I usually visited him on Saturdays and one of Neal's girlfriends,  Ms. Henrietta who had a beauty parlor on Cotton Avenue,  would usually wash and hot comb my hair.  I was tender-headed.  I remember getting burned by that hot comb.  You could smell the burned hair and hear the sizzle of the comb as she straightened my coarse locks.   I would eat either fried chicken or fish with collard greens and corn bread afterwards and then he would take me back to Big Momma's house. This was our ritual every other Saturday until the Mitchell Building shut down. 

Little girls and their fathers.  The majority of my life my father was Neal and that was how I addressed him.  It was only a year before his death that things changed.  As he grew older he had mellowed and though I can never  remember a time that he told me he loved me, he would always show up if I were involved in something.   I'd see him in the audience if I did a speech at school or if I received some sort of recognition.  I loved to act and was in several plays  and he would always come to see me in them.  When I became a television personality he always made a point of watching my show:  Noon Over Middle Georgia and my news spots.  He would never praise me, he would just show up or tune in.  There was a longing between us.  It was  as if he didn't know how to express his feelings toward me and I was wary of him.

Time passed and my mother died.  I felt as if the last person in the world that loved me was gone.  My father and I got no closer.

And then I started to become reckless and dangerous to myself and others.  I was so lonely...so angry.  Neal started to call me just to talk.  He started visiting me.  He was a good grandfather, the love that he could not show me he showered on my two children.  I would catch him looking at me and I would hold my breath......

We started having special lunches together.  Every payday I would take him to a new restaurant and we would talk.  I started to relax in his presence.

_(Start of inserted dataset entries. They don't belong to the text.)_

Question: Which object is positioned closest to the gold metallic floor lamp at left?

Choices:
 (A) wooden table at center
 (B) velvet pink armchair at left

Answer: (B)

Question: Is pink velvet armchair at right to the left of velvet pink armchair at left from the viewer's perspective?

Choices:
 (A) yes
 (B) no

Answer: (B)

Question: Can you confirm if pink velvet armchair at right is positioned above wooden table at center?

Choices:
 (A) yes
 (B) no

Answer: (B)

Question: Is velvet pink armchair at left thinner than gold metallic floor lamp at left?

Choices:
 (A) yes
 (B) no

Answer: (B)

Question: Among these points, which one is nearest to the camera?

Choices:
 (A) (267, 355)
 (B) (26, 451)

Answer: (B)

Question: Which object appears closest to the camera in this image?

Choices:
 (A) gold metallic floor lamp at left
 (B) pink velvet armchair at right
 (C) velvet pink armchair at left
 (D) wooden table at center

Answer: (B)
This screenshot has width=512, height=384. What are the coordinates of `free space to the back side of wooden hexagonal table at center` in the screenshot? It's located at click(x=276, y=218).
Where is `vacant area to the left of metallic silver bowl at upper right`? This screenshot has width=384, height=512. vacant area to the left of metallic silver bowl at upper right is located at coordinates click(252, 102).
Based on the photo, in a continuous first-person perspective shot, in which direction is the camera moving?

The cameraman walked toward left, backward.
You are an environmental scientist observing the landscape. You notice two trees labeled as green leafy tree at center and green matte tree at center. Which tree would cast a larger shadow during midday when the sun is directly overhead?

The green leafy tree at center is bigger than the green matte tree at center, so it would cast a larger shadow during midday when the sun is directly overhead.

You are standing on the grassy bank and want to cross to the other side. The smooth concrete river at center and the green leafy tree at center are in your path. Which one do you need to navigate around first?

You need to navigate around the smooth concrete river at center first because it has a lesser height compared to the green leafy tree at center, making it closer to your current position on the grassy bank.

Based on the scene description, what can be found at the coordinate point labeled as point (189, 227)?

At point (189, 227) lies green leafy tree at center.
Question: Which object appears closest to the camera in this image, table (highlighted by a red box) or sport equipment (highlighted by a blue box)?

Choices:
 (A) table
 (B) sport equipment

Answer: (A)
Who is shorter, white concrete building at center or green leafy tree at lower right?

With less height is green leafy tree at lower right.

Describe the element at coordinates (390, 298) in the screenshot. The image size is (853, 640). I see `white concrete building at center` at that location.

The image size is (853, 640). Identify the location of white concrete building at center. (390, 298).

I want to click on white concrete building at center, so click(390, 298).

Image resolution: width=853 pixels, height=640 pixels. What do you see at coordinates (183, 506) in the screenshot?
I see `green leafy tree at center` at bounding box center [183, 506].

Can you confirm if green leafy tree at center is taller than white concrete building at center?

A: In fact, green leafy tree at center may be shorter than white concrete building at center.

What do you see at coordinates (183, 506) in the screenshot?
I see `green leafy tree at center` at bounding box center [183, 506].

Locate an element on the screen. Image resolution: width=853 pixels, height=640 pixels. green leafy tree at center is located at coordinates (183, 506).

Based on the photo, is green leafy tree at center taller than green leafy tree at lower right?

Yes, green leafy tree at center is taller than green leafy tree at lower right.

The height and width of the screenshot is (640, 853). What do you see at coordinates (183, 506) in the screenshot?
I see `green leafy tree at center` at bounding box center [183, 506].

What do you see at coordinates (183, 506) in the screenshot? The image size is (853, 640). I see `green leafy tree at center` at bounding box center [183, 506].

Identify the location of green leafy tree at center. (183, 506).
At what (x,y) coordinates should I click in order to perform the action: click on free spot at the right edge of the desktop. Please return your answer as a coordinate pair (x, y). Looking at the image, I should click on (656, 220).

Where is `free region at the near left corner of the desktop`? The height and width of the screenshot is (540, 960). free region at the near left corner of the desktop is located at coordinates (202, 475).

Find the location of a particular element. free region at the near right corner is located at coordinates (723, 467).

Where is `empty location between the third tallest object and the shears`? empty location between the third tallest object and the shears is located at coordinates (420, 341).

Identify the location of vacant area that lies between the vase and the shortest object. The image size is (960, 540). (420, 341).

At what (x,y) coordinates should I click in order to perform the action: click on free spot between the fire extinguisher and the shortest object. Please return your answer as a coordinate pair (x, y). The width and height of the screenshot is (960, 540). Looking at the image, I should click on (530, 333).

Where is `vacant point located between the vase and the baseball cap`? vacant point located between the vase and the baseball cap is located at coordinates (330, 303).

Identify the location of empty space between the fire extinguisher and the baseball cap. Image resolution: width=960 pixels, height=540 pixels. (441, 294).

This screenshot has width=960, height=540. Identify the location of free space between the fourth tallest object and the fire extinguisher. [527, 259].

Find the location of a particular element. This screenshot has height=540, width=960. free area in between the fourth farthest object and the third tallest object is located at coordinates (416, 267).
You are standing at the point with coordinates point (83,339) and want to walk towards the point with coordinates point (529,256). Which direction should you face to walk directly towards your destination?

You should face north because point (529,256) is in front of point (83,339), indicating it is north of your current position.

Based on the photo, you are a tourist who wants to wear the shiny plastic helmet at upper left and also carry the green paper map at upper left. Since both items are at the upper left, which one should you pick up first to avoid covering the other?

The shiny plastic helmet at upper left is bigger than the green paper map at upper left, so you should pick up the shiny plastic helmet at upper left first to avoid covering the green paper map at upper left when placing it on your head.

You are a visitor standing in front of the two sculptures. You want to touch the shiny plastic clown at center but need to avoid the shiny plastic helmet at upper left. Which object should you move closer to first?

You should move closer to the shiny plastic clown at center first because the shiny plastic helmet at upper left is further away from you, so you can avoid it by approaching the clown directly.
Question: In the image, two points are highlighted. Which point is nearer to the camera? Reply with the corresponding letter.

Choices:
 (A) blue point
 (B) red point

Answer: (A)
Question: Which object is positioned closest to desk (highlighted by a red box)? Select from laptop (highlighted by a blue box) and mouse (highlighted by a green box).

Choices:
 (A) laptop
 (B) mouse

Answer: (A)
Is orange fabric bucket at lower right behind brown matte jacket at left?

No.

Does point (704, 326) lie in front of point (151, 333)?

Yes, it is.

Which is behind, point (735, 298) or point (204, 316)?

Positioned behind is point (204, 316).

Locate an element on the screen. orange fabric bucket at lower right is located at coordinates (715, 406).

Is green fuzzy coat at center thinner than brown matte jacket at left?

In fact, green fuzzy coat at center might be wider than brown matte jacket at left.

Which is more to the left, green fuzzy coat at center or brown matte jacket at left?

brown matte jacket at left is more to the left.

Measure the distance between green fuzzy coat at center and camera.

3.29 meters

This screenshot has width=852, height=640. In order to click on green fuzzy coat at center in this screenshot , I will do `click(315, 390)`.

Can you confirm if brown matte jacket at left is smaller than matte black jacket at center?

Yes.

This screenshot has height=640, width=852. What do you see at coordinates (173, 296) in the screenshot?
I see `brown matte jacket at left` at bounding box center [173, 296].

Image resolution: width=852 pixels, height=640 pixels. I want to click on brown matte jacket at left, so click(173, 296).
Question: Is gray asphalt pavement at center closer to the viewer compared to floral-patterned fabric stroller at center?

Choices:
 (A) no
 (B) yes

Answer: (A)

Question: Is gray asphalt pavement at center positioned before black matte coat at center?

He would work on my car, a Ford Pinto and tell jokes about it being found on the road dead.  We started laughing together, I started calling him everyday. I love vegetables and he would cook my favorite foods.  I'd visit him.
 And one day while we were watching television at his house,   I called him daddy.  I was scared when I said it.  He sat very still, but I knew he heard me. He didn't say anything but I could feel something changing.   I leaned on him and he leaned back.  We went to sleep that way and someone took a picture of us.  That picture marks the day Neal became my father.  It hangs on my wall today.  After the first time I called him daddy, it  seemed I couldn't say it enough.  

That was in the summer and it was  the beginning of one of the best times of my life.   Thanksgiving came and he got tipsy after dinner and kept hugging me and telling everybody that I was his baby. I finally had my daddy and he loved me and he made me feel protected.  I felt I could finally exhale and relax. 

My father died of a massive heart attack a week and a half before Christmas of that same year.  I felt tricked.  I felt abandoned.   We had just found each other. It was too soon to loose him.   It wasn't fair. I loved him so much.   For a little while I had had a father and I loved him and he loved me...fiercely.

But I was on my own again.  Holding my breath...waiting to see what else would happen.

As I look back now, I see it was not all bad. I had the love of the most important man in my life.  If only for a little while.   And it was good.

 I am Catherines daughter and I hate no one.